Astronomers use galaxy cluster to determine size, age of universe
ANN ARBOR—If you look high up in the southern sky on May evenings, you are actually looking out from our Milky Way Galaxy into the remove universe, according to University of Michigan astronomer Richard Teske. Far beyond the constellation of Virgo, the Reclining Maiden, lies a great cluster of galaxies that only can be seen with medium- or large-sized amateur telescopes. This cluster of 3,000 galaxies is a focal point of astronomers’ efforts to learn the true size and age of the universe.

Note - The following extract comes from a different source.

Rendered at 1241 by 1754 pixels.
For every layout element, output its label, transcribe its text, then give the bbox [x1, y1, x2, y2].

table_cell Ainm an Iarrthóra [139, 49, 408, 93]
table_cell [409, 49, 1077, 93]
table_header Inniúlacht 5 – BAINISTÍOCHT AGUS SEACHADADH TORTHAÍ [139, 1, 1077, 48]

Galaxy clusters are made up of large numbers of individual galaxies, which are themselves huge aggregations of tens of billions of stars. Some galaxies take the shape of huge spirals, others are football-shaped, while some are ragged and without any recognizable structure. “Galaxies like to stay near other galaxies, and are seldom found alone,” Teske said. “This tendency to form groups or clusters is an important clue to their history.” Before galaxies formed, the universe was filled with immense clouds of gas. These clouds split or fragmented into smaller galaxy-sized clouds. Stars condensed out of gases within the fragments, generating the galaxies we see today. The process gave rise to groups of galaxies, each cluster a descendant of one of the original, huge clouds. Galaxies in a cluster have remained with their original companions since they formed, their mutual gravitational pull upon one another keeping them from parting company as the universe expands.
“Galaxy clusters are often regarded as the true ‘units’ of the universe’s structure, the real bricks of the building,” Teske explained. “Some clusters have many thousands of member galaxies, others only a few,” Teske added. “Our own Milky Way Galaxy has two dozen companions in a small cluster that spreads across three million light-years of space. The actual distance across our difficulties encountered by astronomers in determining the distances to remote galaxies.” The Hubble Space Telescope is now being used in a project designed to improve methods of distance measurement. The Virgo Cluster supplies a key reference point in the project, according to Teske.
Astronomical methods for determining distances to galaxies all make use of the same basic concept, which turns the measurement of distance into a measurement of brightness. For instance, two identical stars seen at different distances will have different brightnesses. When the brightness and the distance of one star is known, measurement of the other’s brightness allows its distance to be calculated. Methods based on the concept employ measurement of the average brightnesses of certain kinds of variable stars, of the brightnesses of exploding stars called supernovas and of other easily identifiable objects that inhabit distant galaxies.
“The central difficulty is knowing the real distance of one of the objects,” Teske said. “This is the problem the Hubble Space Telescope will address through observations of the Virgo Cluster.” Astronomers are using the Hubble to pin down the distance to the Virgo Cluster with measurements of brightnesses of variable stars and other objects in the galaxies there. When the different methods reliably give the same distance to Virgo, they’ll be used to determine distances to even more remote galaxy clusters.
Scientists expect that by the year 2000 most of the uncertainty about distances in the universe will be eliminated. “A longstanding related problem, the uncertainty of the age of the universe, will be automatically solved when the distance problem is settled. The universe’s age is calculated based on the speed of the universe’s expansion,” Teske said. “Determining how fast it expands depends not only on measuring how fast the galaxy clusters recede from us, which is fairly easy to do, but also upon measuring their distances as exactly as possible, which is still hard to do. Estimates of the age have ranged from 8 billion years to 14 billion years, owing to the uncertainty of distances. The expected improvement of distance estimates by Hubble is going to sharpen up knowledge of the universe’s speed of expansion and hence provide a reliable estimate of its age.”